[Collection entries]
((

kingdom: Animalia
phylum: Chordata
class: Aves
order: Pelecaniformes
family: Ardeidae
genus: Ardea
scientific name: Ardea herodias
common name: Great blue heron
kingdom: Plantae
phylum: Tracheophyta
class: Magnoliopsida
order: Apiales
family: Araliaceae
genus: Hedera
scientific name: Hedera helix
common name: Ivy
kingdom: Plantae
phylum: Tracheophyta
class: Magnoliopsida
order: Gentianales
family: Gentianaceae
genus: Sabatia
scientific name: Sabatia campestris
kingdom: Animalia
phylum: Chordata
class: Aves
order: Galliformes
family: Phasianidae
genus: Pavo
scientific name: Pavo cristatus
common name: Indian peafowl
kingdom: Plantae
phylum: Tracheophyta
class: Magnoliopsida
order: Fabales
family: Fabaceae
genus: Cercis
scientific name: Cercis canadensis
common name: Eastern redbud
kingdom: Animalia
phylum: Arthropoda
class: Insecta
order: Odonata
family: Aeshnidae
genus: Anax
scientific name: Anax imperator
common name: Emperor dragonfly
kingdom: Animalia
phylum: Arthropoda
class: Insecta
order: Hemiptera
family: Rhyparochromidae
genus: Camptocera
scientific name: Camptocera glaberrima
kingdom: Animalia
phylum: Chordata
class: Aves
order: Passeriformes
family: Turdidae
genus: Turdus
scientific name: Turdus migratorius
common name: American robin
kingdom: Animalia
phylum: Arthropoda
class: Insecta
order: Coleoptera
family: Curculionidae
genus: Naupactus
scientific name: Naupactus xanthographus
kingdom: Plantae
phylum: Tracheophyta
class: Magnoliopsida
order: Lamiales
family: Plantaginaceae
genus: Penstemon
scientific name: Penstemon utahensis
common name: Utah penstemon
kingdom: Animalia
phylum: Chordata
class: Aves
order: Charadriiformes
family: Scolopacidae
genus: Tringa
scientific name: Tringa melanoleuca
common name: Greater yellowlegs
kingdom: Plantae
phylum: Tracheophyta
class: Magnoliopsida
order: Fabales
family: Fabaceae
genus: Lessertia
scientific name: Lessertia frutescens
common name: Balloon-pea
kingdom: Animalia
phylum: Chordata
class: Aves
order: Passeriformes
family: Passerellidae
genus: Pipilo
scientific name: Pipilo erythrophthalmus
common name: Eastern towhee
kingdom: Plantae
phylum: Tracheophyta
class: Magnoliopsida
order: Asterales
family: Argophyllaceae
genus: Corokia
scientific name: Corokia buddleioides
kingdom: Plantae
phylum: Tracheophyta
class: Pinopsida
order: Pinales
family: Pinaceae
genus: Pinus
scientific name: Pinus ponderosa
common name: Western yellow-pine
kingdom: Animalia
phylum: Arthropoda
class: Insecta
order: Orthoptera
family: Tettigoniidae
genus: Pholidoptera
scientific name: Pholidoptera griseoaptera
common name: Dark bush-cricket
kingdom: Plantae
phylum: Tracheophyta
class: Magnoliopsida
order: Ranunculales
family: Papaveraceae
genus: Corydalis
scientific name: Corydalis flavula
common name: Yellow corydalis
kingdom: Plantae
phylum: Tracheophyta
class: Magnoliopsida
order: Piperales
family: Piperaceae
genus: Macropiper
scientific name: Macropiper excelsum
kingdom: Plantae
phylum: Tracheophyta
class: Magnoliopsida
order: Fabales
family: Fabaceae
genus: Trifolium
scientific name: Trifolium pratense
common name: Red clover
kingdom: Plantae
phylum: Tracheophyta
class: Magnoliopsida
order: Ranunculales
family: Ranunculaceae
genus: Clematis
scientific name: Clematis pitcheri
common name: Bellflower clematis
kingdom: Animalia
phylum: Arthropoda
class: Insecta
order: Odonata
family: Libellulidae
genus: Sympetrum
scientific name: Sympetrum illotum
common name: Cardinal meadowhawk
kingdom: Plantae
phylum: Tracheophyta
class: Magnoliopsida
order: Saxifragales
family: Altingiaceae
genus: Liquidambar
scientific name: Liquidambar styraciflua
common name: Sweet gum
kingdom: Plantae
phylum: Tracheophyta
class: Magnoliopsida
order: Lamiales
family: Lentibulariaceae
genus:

))

Render the items in the stretch from the line containing "common name: Emperor dragonfly" through the line containing "common name: American robin" as a two-column CSV with the header row field,value, giving one row per item. Enclose each field in double quotes and replace any line breaks with spaces.

field,value
"common name:","Emperor dragonfly"
"kingdom:","Animalia"
"phylum:","Arthropoda"
"class:","Insecta"
"order:","Hemiptera"
"family:","Rhyparochromidae"
"genus:","Camptocera"
"scientific name:","Camptocera glaberrima"
"kingdom:","Animalia"
"phylum:","Chordata"
"class:","Aves"
"order:","Passeriformes"
"family:","Turdidae"
"genus:","Turdus"
"scientific name:","Turdus migratorius"
"common name:","American robin"